- [What the exercise asks]:
Please write out the entire listing below exactly, excluding its pictures.
[[ Data shown open ]]
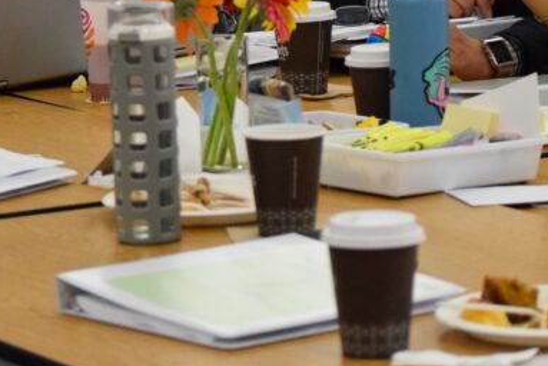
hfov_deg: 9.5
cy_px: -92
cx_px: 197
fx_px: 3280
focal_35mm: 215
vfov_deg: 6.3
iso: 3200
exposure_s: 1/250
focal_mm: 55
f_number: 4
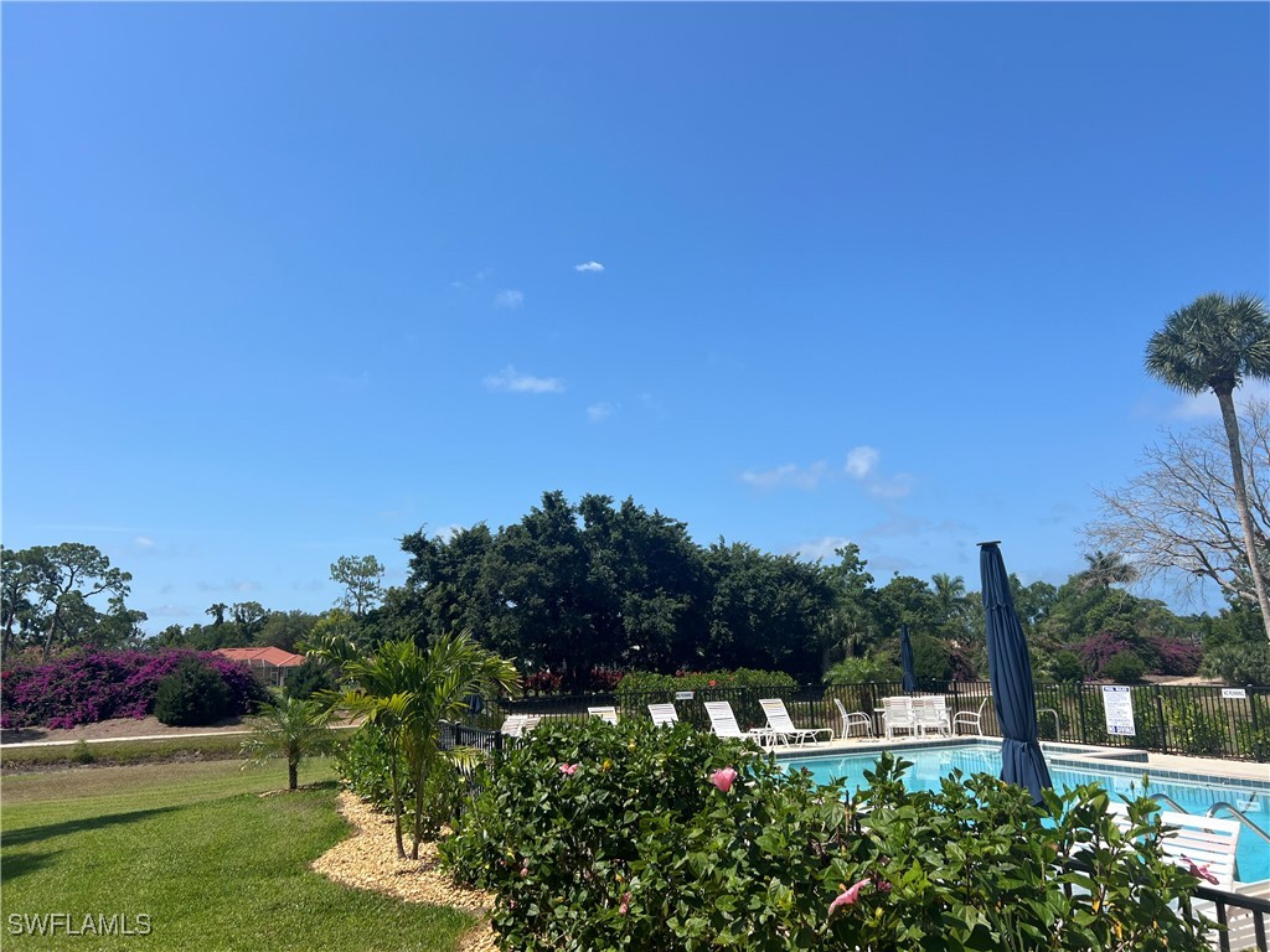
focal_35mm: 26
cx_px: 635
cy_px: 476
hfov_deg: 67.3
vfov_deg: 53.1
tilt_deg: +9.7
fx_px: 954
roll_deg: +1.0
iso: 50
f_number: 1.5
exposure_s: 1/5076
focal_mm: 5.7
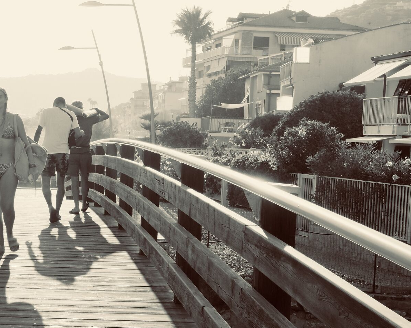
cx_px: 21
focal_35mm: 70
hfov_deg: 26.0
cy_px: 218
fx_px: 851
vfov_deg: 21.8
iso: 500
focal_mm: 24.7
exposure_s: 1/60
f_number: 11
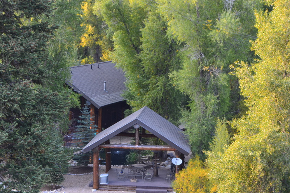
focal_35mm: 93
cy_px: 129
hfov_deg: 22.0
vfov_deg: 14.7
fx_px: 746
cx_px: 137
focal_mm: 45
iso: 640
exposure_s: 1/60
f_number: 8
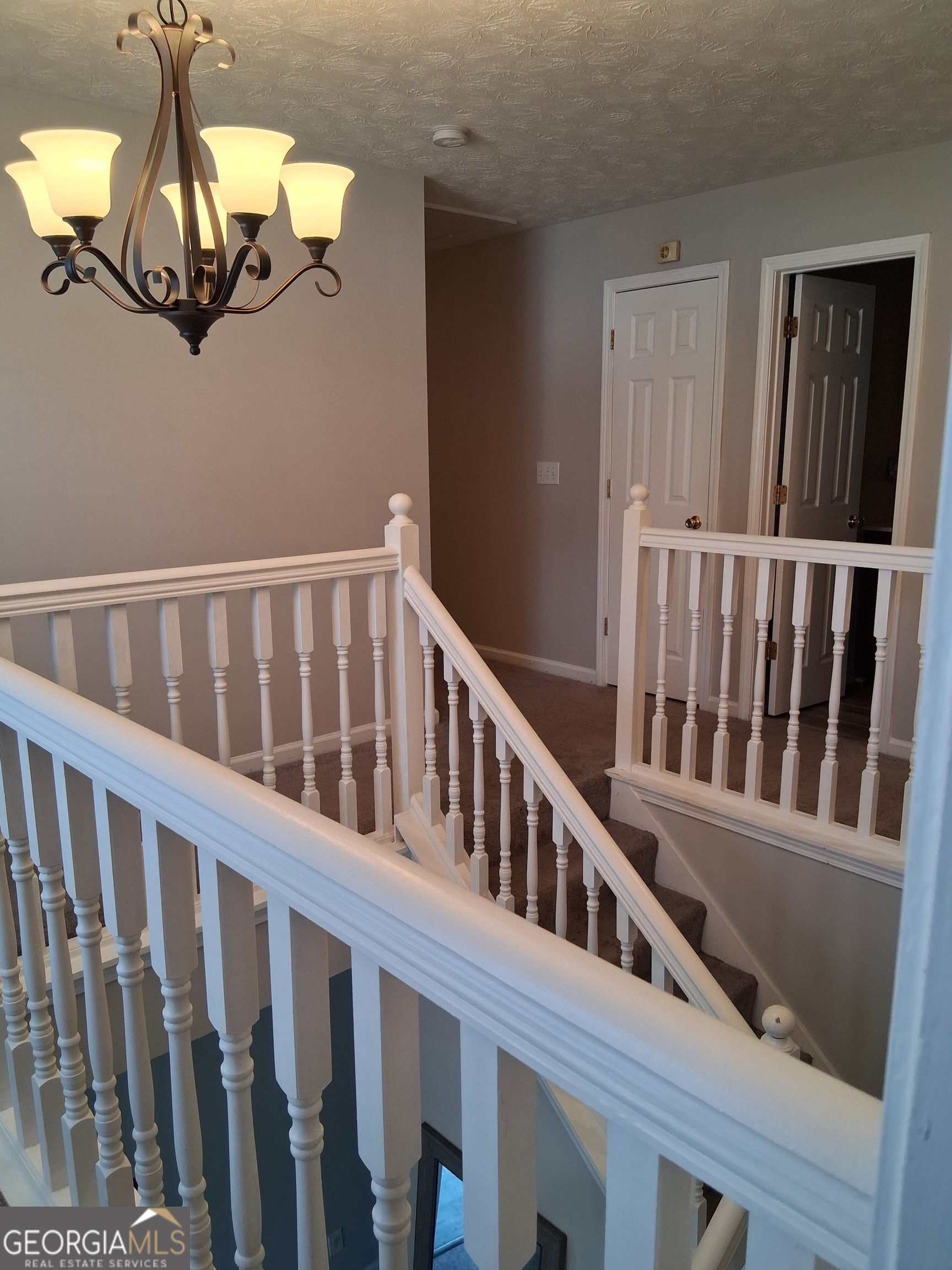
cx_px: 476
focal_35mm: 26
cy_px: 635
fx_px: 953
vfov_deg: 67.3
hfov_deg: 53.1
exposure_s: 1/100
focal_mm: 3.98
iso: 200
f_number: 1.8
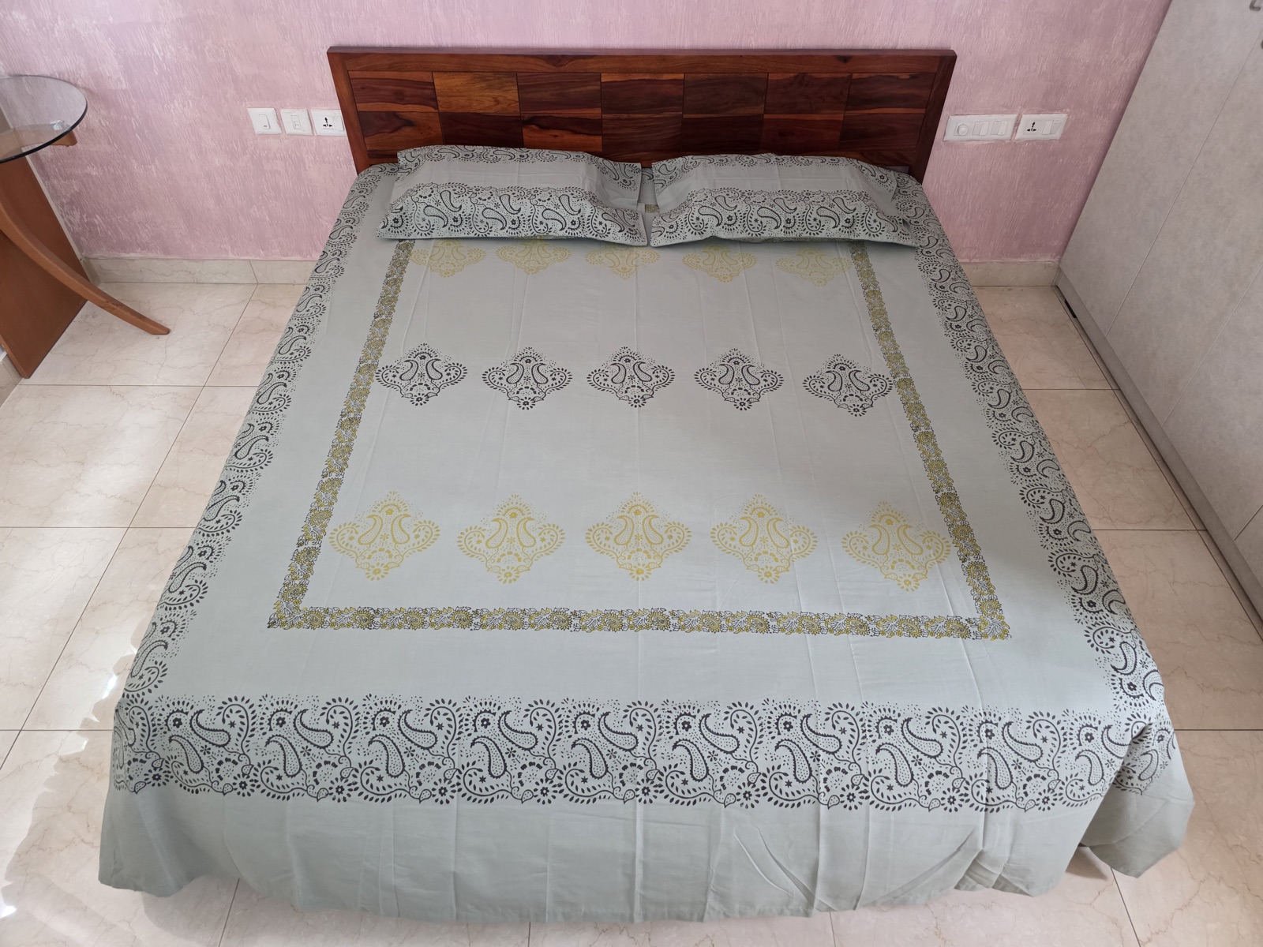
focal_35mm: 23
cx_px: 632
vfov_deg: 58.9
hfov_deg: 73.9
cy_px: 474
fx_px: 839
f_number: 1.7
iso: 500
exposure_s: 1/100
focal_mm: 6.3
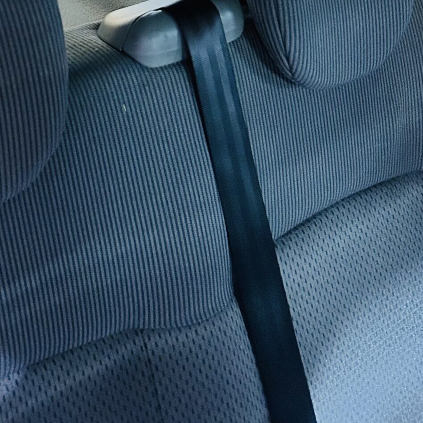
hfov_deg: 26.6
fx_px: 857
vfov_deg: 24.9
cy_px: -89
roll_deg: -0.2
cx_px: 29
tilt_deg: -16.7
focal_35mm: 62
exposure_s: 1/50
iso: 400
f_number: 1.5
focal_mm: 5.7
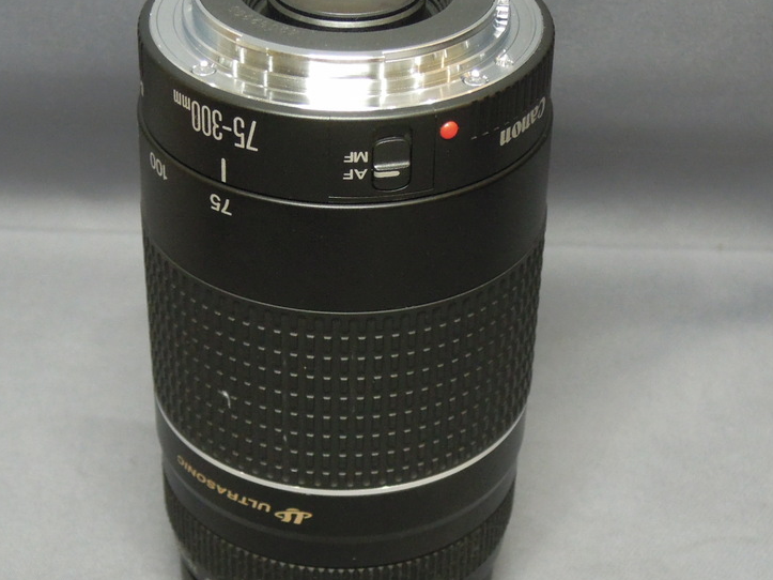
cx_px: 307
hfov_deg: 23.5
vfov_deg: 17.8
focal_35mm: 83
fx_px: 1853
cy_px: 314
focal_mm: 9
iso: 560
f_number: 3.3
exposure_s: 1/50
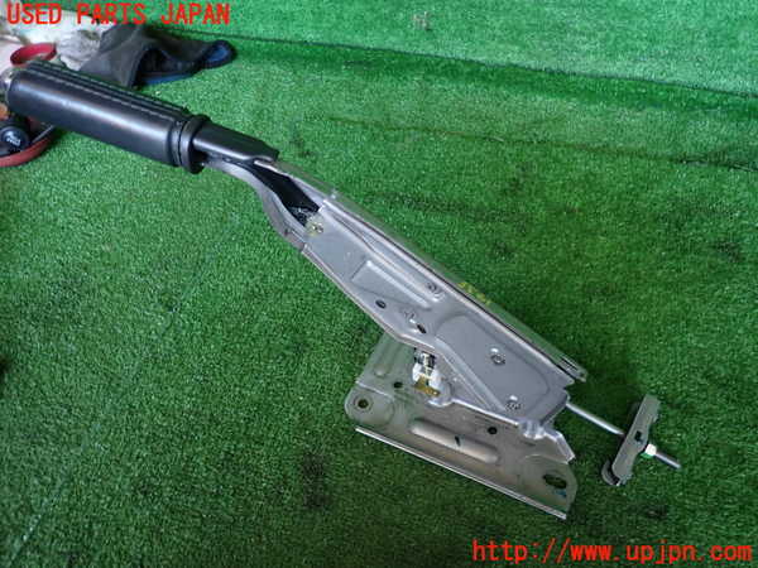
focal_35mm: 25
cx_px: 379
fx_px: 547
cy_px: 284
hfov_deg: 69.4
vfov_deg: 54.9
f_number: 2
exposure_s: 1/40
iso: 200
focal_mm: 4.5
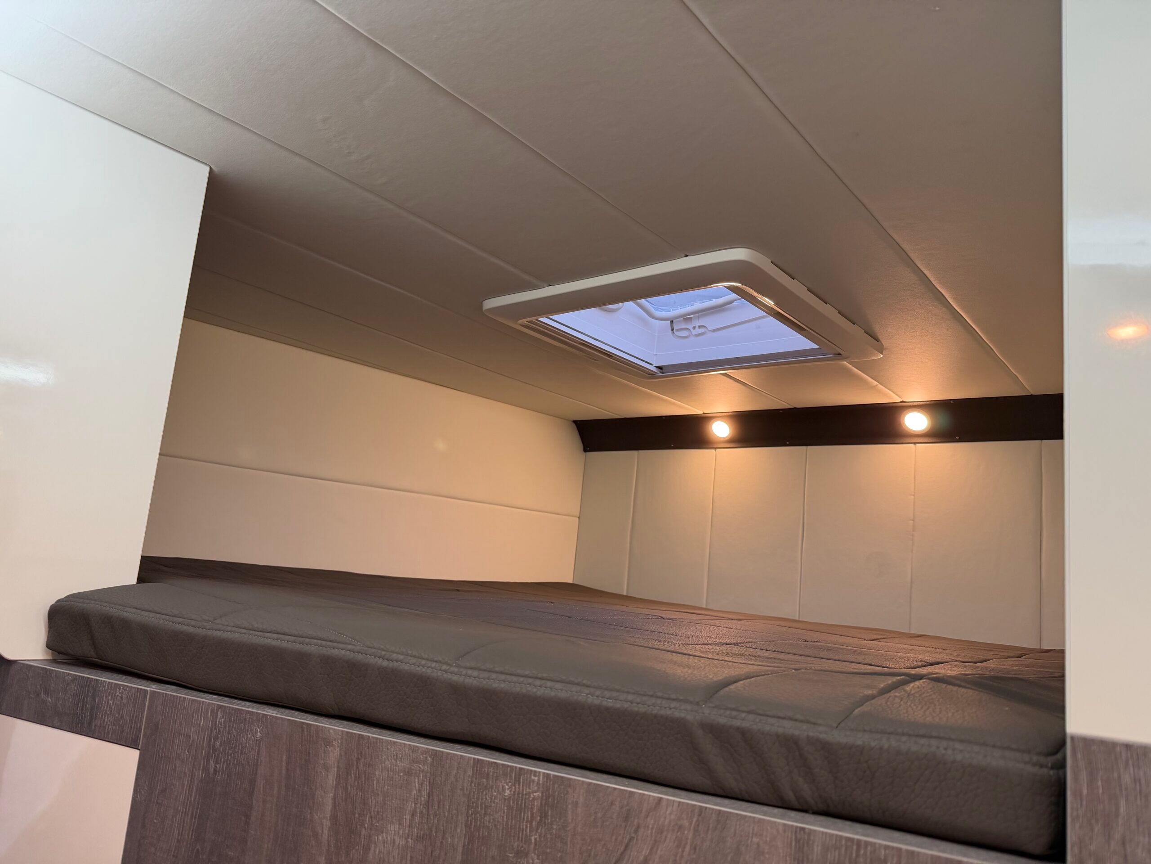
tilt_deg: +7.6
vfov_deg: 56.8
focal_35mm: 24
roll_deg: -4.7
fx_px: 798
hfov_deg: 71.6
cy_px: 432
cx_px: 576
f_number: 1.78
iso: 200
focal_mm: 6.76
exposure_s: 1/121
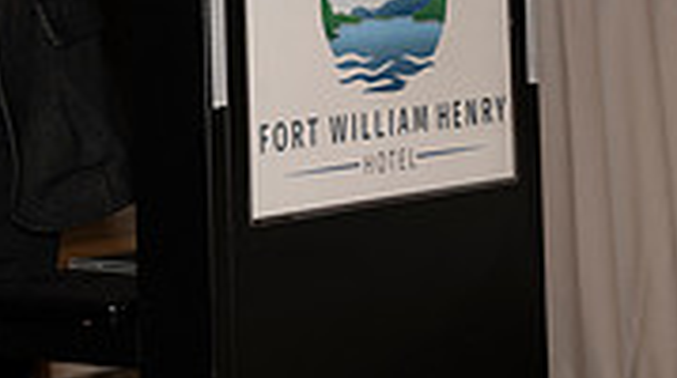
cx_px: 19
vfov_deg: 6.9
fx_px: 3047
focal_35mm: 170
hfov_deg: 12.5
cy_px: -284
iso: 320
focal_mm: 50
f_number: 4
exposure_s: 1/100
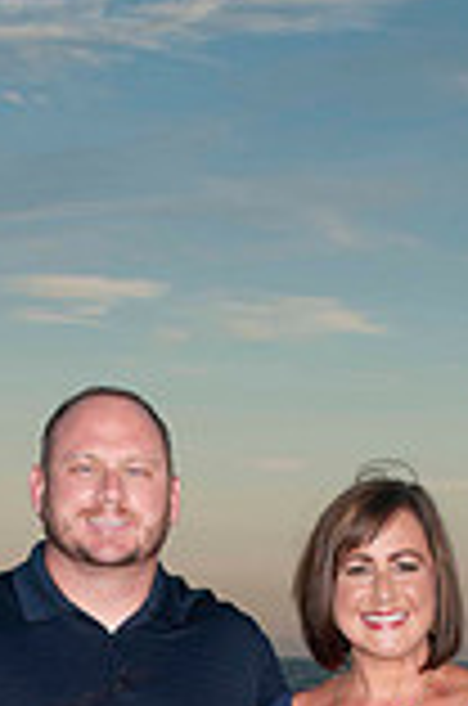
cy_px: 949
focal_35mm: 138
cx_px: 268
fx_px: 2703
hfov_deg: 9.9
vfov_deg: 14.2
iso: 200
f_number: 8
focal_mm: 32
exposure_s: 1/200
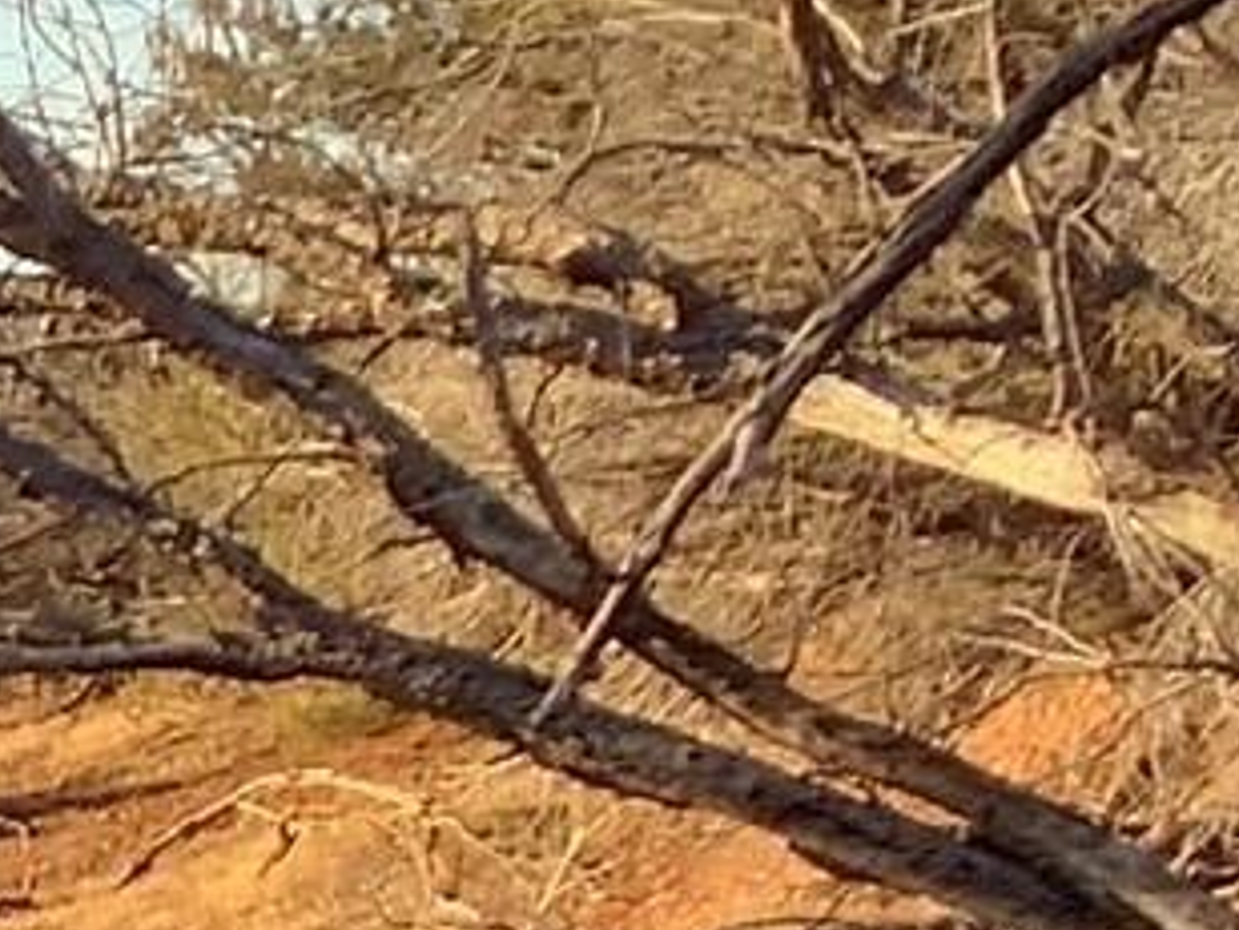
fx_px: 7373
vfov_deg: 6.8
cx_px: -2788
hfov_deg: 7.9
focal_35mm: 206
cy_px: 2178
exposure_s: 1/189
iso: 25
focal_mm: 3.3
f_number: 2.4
[[ Data shown closed ]]
- [Reply to the exercise]:
hfov_deg: 9.5
cy_px: -92
cx_px: 197
fx_px: 3280
focal_35mm: 215
vfov_deg: 6.3
iso: 3200
exposure_s: 1/250
focal_mm: 55
f_number: 4
focal_35mm: 26
cx_px: 635
cy_px: 476
hfov_deg: 67.3
vfov_deg: 53.1
tilt_deg: +9.7
fx_px: 954
roll_deg: +1.0
iso: 50
f_number: 1.5
exposure_s: 1/5076
focal_mm: 5.7
cx_px: 21
focal_35mm: 70
hfov_deg: 26.0
cy_px: 218
fx_px: 851
vfov_deg: 21.8
iso: 500
focal_mm: 24.7
exposure_s: 1/60
f_number: 11
focal_35mm: 93
cy_px: 129
hfov_deg: 22.0
vfov_deg: 14.7
fx_px: 746
cx_px: 137
focal_mm: 45
iso: 640
exposure_s: 1/60
f_number: 8
cx_px: 476
focal_35mm: 26
cy_px: 635
fx_px: 953
vfov_deg: 67.3
hfov_deg: 53.1
exposure_s: 1/100
focal_mm: 3.98
iso: 200
f_number: 1.8
focal_35mm: 23
cx_px: 632
vfov_deg: 58.9
hfov_deg: 73.9
cy_px: 474
fx_px: 839
f_number: 1.7
iso: 500
exposure_s: 1/100
focal_mm: 6.3
hfov_deg: 26.6
fx_px: 857
vfov_deg: 24.9
cy_px: -89
roll_deg: -0.2
cx_px: 29
tilt_deg: -16.7
focal_35mm: 62
exposure_s: 1/50
iso: 400
f_number: 1.5
focal_mm: 5.7
cx_px: 307
hfov_deg: 23.5
vfov_deg: 17.8
focal_35mm: 83
fx_px: 1853
cy_px: 314
focal_mm: 9
iso: 560
f_number: 3.3
exposure_s: 1/50
focal_35mm: 25
cx_px: 379
fx_px: 547
cy_px: 284
hfov_deg: 69.4
vfov_deg: 54.9
f_number: 2
exposure_s: 1/40
iso: 200
focal_mm: 4.5
tilt_deg: +7.6
vfov_deg: 56.8
focal_35mm: 24
roll_deg: -4.7
fx_px: 798
hfov_deg: 71.6
cy_px: 432
cx_px: 576
f_number: 1.78
iso: 200
focal_mm: 6.76
exposure_s: 1/121
cx_px: 19
vfov_deg: 6.9
fx_px: 3047
focal_35mm: 170
hfov_deg: 12.5
cy_px: -284
iso: 320
focal_mm: 50
f_number: 4
exposure_s: 1/100
cy_px: 949
focal_35mm: 138
cx_px: 268
fx_px: 2703
hfov_deg: 9.9
vfov_deg: 14.2
iso: 200
f_number: 8
focal_mm: 32
exposure_s: 1/200
fx_px: 7373
vfov_deg: 6.8
cx_px: -2788
hfov_deg: 7.9
focal_35mm: 206
cy_px: 2178
exposure_s: 1/189
iso: 25
focal_mm: 3.3
f_number: 2.4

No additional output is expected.